---------- Entries shown ----------
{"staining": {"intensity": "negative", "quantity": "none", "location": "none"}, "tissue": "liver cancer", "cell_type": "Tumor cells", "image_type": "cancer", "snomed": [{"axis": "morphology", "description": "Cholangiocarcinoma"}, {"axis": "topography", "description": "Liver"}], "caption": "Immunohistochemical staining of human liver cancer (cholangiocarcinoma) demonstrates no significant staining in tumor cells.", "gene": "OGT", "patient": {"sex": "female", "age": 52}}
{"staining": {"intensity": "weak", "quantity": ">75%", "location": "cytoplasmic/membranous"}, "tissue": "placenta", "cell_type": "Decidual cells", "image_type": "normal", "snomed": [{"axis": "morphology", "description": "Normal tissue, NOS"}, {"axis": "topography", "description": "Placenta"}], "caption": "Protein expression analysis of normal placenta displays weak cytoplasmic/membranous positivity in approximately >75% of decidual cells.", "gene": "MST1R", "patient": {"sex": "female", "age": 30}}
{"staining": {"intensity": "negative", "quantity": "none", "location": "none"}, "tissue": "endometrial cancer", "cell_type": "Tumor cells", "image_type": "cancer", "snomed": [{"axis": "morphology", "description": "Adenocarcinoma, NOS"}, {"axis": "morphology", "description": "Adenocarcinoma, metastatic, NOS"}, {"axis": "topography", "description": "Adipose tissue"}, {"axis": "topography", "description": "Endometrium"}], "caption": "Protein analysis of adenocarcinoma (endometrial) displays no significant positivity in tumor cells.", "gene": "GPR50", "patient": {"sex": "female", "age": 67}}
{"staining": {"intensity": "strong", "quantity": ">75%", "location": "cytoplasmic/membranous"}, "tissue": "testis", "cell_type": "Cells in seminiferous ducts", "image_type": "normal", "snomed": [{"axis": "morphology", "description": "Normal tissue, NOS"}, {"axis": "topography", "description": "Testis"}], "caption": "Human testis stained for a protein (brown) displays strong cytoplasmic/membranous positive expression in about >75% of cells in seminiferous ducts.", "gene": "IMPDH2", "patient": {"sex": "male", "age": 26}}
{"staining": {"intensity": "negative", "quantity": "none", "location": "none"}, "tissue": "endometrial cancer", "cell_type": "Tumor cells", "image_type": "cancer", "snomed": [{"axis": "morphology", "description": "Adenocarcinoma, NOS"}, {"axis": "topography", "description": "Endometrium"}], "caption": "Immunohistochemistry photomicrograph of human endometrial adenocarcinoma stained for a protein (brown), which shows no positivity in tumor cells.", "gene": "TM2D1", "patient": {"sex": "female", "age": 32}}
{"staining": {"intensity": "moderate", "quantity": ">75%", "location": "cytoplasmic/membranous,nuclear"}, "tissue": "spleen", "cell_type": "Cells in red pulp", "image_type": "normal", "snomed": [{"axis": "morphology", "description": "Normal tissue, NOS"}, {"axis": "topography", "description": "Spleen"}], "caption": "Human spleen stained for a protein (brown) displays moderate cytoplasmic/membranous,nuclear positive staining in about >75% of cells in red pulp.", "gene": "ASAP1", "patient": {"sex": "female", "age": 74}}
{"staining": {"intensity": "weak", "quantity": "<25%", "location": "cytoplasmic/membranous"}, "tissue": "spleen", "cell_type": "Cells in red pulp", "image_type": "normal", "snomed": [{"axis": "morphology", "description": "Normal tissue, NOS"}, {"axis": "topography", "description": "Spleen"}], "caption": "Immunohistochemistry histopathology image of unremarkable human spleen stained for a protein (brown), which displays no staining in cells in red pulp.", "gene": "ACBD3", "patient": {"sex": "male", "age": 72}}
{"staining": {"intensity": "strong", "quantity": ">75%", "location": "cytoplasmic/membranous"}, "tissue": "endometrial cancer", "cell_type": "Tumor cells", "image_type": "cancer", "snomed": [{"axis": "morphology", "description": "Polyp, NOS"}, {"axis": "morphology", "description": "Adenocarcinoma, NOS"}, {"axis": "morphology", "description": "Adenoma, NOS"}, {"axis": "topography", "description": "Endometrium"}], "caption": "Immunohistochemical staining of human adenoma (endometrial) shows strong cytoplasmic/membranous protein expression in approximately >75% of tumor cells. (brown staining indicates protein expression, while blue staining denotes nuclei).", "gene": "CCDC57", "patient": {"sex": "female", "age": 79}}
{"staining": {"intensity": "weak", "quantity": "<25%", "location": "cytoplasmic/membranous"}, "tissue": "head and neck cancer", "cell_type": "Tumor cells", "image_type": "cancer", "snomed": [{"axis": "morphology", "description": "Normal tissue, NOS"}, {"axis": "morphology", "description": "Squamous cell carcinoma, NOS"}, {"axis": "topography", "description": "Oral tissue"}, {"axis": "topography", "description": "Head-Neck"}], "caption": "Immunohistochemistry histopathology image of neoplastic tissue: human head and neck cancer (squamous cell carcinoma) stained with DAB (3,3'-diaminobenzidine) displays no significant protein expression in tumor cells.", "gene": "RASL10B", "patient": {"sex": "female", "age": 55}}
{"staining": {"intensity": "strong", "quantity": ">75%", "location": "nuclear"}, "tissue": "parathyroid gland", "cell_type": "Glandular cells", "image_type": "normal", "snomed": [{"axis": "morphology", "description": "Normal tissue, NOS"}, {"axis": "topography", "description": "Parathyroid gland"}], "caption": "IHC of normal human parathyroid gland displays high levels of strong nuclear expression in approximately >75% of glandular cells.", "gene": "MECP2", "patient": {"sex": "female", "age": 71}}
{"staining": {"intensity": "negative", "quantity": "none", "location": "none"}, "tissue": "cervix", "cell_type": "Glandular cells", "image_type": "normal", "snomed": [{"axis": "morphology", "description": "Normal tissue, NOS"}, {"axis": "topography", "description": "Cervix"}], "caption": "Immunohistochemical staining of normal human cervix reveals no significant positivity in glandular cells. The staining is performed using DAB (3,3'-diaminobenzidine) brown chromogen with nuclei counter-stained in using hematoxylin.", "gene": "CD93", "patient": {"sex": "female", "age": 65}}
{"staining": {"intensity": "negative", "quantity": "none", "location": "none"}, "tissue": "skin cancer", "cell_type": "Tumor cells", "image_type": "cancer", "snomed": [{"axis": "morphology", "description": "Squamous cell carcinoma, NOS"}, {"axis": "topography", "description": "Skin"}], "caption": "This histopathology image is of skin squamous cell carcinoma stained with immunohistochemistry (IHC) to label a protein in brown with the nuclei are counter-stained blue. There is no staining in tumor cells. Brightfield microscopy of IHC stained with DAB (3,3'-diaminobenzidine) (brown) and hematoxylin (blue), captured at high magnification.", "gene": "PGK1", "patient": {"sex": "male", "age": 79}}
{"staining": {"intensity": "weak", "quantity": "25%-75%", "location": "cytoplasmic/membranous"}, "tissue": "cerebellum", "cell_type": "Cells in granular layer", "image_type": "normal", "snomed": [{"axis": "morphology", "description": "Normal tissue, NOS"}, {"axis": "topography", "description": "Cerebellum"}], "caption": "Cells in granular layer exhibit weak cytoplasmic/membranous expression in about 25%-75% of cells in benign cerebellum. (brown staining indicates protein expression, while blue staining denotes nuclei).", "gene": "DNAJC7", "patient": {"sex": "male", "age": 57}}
----------
● **What the task requires**
Would you repeat each line above exactly as it stands?

● **Answer space**
{"staining": {"intensity": "negative", "quantity": "none", "location": "none"}, "tissue": "liver cancer", "cell_type": "Tumor cells", "image_type": "cancer", "snomed": [{"axis": "morphology", "description": "Cholangiocarcinoma"}, {"axis": "topography", "description": "Liver"}], "caption": "Immunohistochemical staining of human liver cancer (cholangiocarcinoma) demonstrates no significant staining in tumor cells.", "gene": "OGT", "patient": {"sex": "female", "age": 52}}
{"staining": {"intensity": "weak", "quantity": ">75%", "location": "cytoplasmic/membranous"}, "tissue": "placenta", "cell_type": "Decidual cells", "image_type": "normal", "snomed": [{"axis": "morphology", "description": "Normal tissue, NOS"}, {"axis": "topography", "description": "Placenta"}], "caption": "Protein expression analysis of normal placenta displays weak cytoplasmic/membranous positivity in approximately >75% of decidual cells.", "gene": "MST1R", "patient": {"sex": "female", "age": 30}}
{"staining": {"intensity": "negative", "quantity": "none", "location": "none"}, "tissue": "endometrial cancer", "cell_type": "Tumor cells", "image_type": "cancer", "snomed": [{"axis": "morphology", "description": "Adenocarcinoma, NOS"}, {"axis": "morphology", "description": "Adenocarcinoma, metastatic, NOS"}, {"axis": "topography", "description": "Adipose tissue"}, {"axis": "topography", "description": "Endometrium"}], "caption": "Protein analysis of adenocarcinoma (endometrial) displays no significant positivity in tumor cells.", "gene": "GPR50", "patient": {"sex": "female", "age": 67}}
{"staining": {"intensity": "strong", "quantity": ">75%", "location": "cytoplasmic/membranous"}, "tissue": "testis", "cell_type": "Cells in seminiferous ducts", "image_type": "normal", "snomed": [{"axis": "morphology", "description": "Normal tissue, NOS"}, {"axis": "topography", "description": "Testis"}], "caption": "Human testis stained for a protein (brown) displays strong cytoplasmic/membranous positive expression in about >75% of cells in seminiferous ducts.", "gene": "IMPDH2", "patient": {"sex": "male", "age": 26}}
{"staining": {"intensity": "negative", "quantity": "none", "location": "none"}, "tissue": "endometrial cancer", "cell_type": "Tumor cells", "image_type": "cancer", "snomed": [{"axis": "morphology", "description": "Adenocarcinoma, NOS"}, {"axis": "topography", "description": "Endometrium"}], "caption": "Immunohistochemistry photomicrograph of human endometrial adenocarcinoma stained for a protein (brown), which shows no positivity in tumor cells.", "gene": "TM2D1", "patient": {"sex": "female", "age": 32}}
{"staining": {"intensity": "moderate", "quantity": ">75%", "location": "cytoplasmic/membranous,nuclear"}, "tissue": "spleen", "cell_type": "Cells in red pulp", "image_type": "normal", "snomed": [{"axis": "morphology", "description": "Normal tissue, NOS"}, {"axis": "topography", "description": "Spleen"}], "caption": "Human spleen stained for a protein (brown) displays moderate cytoplasmic/membranous,nuclear positive staining in about >75% of cells in red pulp.", "gene": "ASAP1", "patient": {"sex": "female", "age": 74}}
{"staining": {"intensity": "weak", "quantity": "<25%", "location": "cytoplasmic/membranous"}, "tissue": "spleen", "cell_type": "Cells in red pulp", "image_type": "normal", "snomed": [{"axis": "morphology", "description": "Normal tissue, NOS"}, {"axis": "topography", "description": "Spleen"}], "caption": "Immunohistochemistry histopathology image of unremarkable human spleen stained for a protein (brown), which displays no staining in cells in red pulp.", "gene": "ACBD3", "patient": {"sex": "male", "age": 72}}
{"staining": {"intensity": "strong", "quantity": ">75%", "location": "cytoplasmic/membranous"}, "tissue": "endometrial cancer", "cell_type": "Tumor cells", "image_type": "cancer", "snomed": [{"axis": "morphology", "description": "Polyp, NOS"}, {"axis": "morphology", "description": "Adenocarcinoma, NOS"}, {"axis": "morphology", "description": "Adenoma, NOS"}, {"axis": "topography", "description": "Endometrium"}], "caption": "Immunohistochemical staining of human adenoma (endometrial) shows strong cytoplasmic/membranous protein expression in approximately >75% of tumor cells. (brown staining indicates protein expression, while blue staining denotes nuclei).", "gene": "CCDC57", "patient": {"sex": "female", "age": 79}}
{"staining": {"intensity": "weak", "quantity": "<25%", "location": "cytoplasmic/membranous"}, "tissue": "head and neck cancer", "cell_type": "Tumor cells", "image_type": "cancer", "snomed": [{"axis": "morphology", "description": "Normal tissue, NOS"}, {"axis": "morphology", "description": "Squamous cell carcinoma, NOS"}, {"axis": "topography", "description": "Oral tissue"}, {"axis": "topography", "description": "Head-Neck"}], "caption": "Immunohistochemistry histopathology image of neoplastic tissue: human head and neck cancer (squamous cell carcinoma) stained with DAB (3,3'-diaminobenzidine) displays no significant protein expression in tumor cells.", "gene": "RASL10B", "patient": {"sex": "female", "age": 55}}
{"staining": {"intensity": "strong", "quantity": ">75%", "location": "nuclear"}, "tissue": "parathyroid gland", "cell_type": "Glandular cells", "image_type": "normal", "snomed": [{"axis": "morphology", "description": "Normal tissue, NOS"}, {"axis": "topography", "description": "Parathyroid gland"}], "caption": "IHC of normal human parathyroid gland displays high levels of strong nuclear expression in approximately >75% of glandular cells.", "gene": "MECP2", "patient": {"sex": "female", "age": 71}}
{"staining": {"intensity": "negative", "quantity": "none", "location": "none"}, "tissue": "cervix", "cell_type": "Glandular cells", "image_type": "normal", "snomed": [{"axis": "morphology", "description": "Normal tissue, NOS"}, {"axis": "topography", "description": "Cervix"}], "caption": "Immunohistochemical staining of normal human cervix reveals no significant positivity in glandular cells. The staining is performed using DAB (3,3'-diaminobenzidine) brown chromogen with nuclei counter-stained in using hematoxylin.", "gene": "CD93", "patient": {"sex": "female", "age": 65}}
{"staining": {"intensity": "negative", "quantity": "none", "location": "none"}, "tissue": "skin cancer", "cell_type": "Tumor cells", "image_type": "cancer", "snomed": [{"axis": "morphology", "description": "Squamous cell carcinoma, NOS"}, {"axis": "topography", "description": "Skin"}], "caption": "This histopathology image is of skin squamous cell carcinoma stained with immunohistochemistry (IHC) to label a protein in brown with the nuclei are counter-stained blue. There is no staining in tumor cells. Brightfield microscopy of IHC stained with DAB (3,3'-diaminobenzidine) (brown) and hematoxylin (blue), captured at high magnification.", "gene": "PGK1", "patient": {"sex": "male", "age": 79}}
{"staining": {"intensity": "weak", "quantity": "25%-75%", "location": "cytoplasmic/membranous"}, "tissue": "cerebellum", "cell_type": "Cells in granular layer", "image_type": "normal", "snomed": [{"axis": "morphology", "description": "Normal tissue, NOS"}, {"axis": "topography", "description": "Cerebellum"}], "caption": "Cells in granular layer exhibit weak cytoplasmic/membranous expression in about 25%-75% of cells in benign cerebellum. (brown staining indicates protein expression, while blue staining denotes nuclei).", "gene": "DNAJC7", "patient": {"sex": "male", "age": 57}}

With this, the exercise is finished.